# Reef rocks in Cichlid tank



## mikeval (Jan 16, 2013)

I am in the beginning stages of setting up a new home for my tanganyikan cichlids. I am moving them from a 54 corner to a 5 foot 95 gallon red sea reefer tank over the next couple months.

I have a reef rock from my reef tank I took down recently that I really liked, it has about about a 10-12" base up about 12" to a really nice shelf that is about 20" across. I really want to use this piece in the tank but concerned with the contrasting looks, my current tank has a few large pieces of texas holey rock that I will be moving over so color wise it should be ok but you know how much rougher reef rock is. I was really hoping to grow Moss on this structure and give it kind of a xen garden feel but from what I have been reading growing plants and moss in a hardwater Rift lake setup is pretty hard.

Anyone have a mix of reef and holey rock in their tank and be willing to share some images?
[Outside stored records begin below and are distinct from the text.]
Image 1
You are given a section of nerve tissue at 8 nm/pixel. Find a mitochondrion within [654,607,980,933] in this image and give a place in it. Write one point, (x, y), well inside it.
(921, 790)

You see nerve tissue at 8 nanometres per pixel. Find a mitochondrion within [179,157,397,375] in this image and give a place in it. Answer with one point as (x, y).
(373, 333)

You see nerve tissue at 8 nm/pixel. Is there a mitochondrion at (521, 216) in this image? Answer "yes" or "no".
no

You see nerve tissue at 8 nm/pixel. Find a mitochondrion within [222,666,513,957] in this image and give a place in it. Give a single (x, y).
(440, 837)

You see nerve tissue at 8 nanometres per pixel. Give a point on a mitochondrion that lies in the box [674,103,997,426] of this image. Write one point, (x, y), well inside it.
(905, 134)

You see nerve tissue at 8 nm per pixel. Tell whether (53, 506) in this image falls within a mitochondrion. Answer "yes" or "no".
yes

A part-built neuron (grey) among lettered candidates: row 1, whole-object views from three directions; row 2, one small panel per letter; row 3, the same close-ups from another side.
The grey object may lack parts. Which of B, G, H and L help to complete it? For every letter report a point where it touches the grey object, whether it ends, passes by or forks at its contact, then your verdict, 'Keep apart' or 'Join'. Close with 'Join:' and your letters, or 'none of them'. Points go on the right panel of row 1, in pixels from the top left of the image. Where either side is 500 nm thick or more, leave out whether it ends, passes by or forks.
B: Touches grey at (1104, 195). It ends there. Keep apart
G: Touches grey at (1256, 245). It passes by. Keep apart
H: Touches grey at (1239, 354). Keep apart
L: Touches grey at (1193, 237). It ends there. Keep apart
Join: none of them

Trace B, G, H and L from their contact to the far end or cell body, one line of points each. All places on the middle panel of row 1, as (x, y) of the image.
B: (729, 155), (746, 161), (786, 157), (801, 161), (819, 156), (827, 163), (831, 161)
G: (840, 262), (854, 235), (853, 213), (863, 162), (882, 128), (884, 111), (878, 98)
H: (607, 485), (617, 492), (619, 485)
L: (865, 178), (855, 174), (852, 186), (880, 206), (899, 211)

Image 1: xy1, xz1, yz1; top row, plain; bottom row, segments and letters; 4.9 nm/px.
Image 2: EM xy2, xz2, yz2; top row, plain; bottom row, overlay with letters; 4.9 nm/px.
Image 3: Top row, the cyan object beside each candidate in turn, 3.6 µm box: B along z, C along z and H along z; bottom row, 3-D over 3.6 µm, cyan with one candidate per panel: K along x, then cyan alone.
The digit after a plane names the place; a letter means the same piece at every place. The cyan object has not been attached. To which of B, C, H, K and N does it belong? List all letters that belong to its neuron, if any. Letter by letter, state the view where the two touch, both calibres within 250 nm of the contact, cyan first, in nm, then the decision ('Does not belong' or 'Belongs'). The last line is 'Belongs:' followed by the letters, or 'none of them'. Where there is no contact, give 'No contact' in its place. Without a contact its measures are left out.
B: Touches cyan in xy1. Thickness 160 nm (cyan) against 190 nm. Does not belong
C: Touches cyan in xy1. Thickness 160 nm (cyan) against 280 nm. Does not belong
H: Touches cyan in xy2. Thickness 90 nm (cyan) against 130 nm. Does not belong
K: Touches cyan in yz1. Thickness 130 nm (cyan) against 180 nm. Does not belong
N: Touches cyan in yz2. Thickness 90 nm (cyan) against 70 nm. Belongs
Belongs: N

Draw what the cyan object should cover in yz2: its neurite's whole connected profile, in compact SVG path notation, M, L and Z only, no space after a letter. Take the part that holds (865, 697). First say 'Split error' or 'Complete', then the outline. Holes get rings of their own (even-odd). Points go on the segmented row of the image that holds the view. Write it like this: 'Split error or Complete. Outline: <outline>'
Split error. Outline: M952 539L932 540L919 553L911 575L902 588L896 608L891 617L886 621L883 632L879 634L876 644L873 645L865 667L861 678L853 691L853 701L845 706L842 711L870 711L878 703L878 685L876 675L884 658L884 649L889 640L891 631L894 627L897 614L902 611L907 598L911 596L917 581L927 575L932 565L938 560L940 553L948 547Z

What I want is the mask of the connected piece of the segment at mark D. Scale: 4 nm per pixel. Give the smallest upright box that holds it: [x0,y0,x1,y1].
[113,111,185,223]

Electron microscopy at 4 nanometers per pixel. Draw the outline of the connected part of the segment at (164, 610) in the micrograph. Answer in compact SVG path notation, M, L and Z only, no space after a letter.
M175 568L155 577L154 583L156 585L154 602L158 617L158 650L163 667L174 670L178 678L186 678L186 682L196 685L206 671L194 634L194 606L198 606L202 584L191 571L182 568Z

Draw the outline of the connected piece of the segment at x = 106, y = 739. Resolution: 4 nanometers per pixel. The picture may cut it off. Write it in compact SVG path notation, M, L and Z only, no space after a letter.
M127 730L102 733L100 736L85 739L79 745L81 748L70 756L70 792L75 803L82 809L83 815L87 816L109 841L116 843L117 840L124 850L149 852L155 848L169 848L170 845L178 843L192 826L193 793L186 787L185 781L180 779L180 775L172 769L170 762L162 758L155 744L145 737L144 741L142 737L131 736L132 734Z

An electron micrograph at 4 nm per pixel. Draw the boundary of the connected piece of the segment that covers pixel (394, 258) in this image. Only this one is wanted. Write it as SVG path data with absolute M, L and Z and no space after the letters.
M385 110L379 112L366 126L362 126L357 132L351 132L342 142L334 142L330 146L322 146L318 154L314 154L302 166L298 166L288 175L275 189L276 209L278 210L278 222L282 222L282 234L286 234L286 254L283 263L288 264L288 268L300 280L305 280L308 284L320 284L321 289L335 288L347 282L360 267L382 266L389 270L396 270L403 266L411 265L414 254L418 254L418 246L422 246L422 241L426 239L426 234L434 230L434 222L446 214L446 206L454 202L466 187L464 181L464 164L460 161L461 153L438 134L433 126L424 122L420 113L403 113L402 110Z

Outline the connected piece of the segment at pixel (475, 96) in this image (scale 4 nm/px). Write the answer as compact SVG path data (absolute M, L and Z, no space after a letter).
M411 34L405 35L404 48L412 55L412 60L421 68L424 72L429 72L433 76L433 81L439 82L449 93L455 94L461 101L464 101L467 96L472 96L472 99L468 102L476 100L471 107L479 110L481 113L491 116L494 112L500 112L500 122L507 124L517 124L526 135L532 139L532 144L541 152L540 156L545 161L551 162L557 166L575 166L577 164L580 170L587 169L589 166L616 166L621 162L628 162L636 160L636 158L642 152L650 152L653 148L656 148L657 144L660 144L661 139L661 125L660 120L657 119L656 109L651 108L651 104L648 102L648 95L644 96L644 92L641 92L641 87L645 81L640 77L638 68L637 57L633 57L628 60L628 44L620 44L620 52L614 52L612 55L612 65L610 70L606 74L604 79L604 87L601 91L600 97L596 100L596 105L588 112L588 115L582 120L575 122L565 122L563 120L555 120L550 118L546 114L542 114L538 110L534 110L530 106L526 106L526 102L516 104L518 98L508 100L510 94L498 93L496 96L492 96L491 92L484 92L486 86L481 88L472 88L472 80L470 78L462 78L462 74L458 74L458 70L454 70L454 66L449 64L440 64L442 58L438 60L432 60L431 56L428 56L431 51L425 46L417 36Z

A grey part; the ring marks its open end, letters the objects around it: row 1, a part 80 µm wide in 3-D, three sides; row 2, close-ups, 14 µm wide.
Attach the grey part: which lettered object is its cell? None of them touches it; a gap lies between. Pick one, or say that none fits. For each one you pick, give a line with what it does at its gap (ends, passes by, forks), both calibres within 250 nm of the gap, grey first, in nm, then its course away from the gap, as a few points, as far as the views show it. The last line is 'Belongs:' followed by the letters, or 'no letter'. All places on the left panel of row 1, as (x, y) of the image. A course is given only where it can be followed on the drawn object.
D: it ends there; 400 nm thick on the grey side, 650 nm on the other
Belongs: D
here is an image, it is the big piece in front covered in hair algae that to me really made this piece so much more natural in the reef tank, it is such an interesting piece I am struggling with trying to incorporate into my scape or forgetting about it and keeping a consistent look. I have bleached and cleaned it up of all organic matter so it will be ready to try and looking for thoughts

rock by Mike Vallee, on Flickr


----------



## ombos (Aug 14, 2016)

Hi yes I just done the same but with LR and stones if that's any good to you???? i'll post some pics when I get the time to take some if you want me too?? The main prob you'll have or should I say I had with 45kg of old live rock was this: I cleaned it really well, I jet washed all the old corals polyps off etc then bleached with the thin bleach you can buy, then soaked in normal water in a large barrel for two weeks multi water changers and then RO water with multi chances. Popped it in the tank and kept testing. I'm using my old marine tank sump with 15KG alfagrog, 5 litres of seachem matrix media and 10 kg of course coral gravel. I had no or should I say saw no ammonia spike at all, we all know it occurred because it must but I never saw it. The problem was the nitrites, they took 5 weeks to come down which I'm certain was due to all the microscopic life (dead of course) decomposing within the old live rock. So just watch for that pal.


----------



## mikeval (Jan 16, 2013)

thanks, I have seen a few cichlid tanks with reef rocks since I posted and looks fine, I am really hoping they will match close enough appearance wise to the 50 pounds of texas holey rock I have in my 54 gallon corner to look good together when I transfer everything to the new tank.

5 weeks is a long time, thanks for the heads up as I am sure these reef rocks no matter how clean have plenty of unseen organics in the nooks and crannies.

I had to google alfagrog, 20 years fishkeeping and never heard of it. seems to be a UK thing but definitely will be looking into something like this to add to the sump I will be running.


----------



## Richje (Oct 10, 2016)

Any updates?

I am shutting down a s/w tank that was only running for 4 months and teh rock was dead at the time, so Im sure there isnt too much life but was hoping to reuse the rock


----------



## mikeval (Jan 16, 2013)

no updates other than I am planning on using them, I think it it just going to take longer to cycle the tank with all the organic matter that is in all the cracks and crevices but I have established media and rocks from another tank so hoping I can set this up pretty soon and get everything up and running


----------



## LXXero (May 4, 2016)

so i can report my experience of cleaning off some reef rocks. they had all kinda gunk, dirt, sponges, whatnot, inside of em.

What I did was put them in a bath tub and use a garden-hose type sprayer to blast all the gunk out of them, and used repeated sessions of soaking / spraying.

The soaking would soften everything up, then when you dry em out and spray it again, a ton more would come off. I repeated this 2-3 times over a period of about 2 days and everything was pretty good, not much more would come out after that.

I almost wish i had a low-powered pressure washer or something, that would probably be the best as long as it's something you could turn the power down on it a bit, you aren't trying to blast them apart or put marks into it, haha.

You could bleach them, but then they turn realllly white which i dont entirely like. they will turn back eventually though as they will ultimately get covered in algae. You also have to decontaminate them if you bleach em, maybe soak em again in a tub with some prime dumped in, haha. Bleach is like magic algae remover though, not much survives in it's path.

i think the piece on the right is a tonga shelf


----------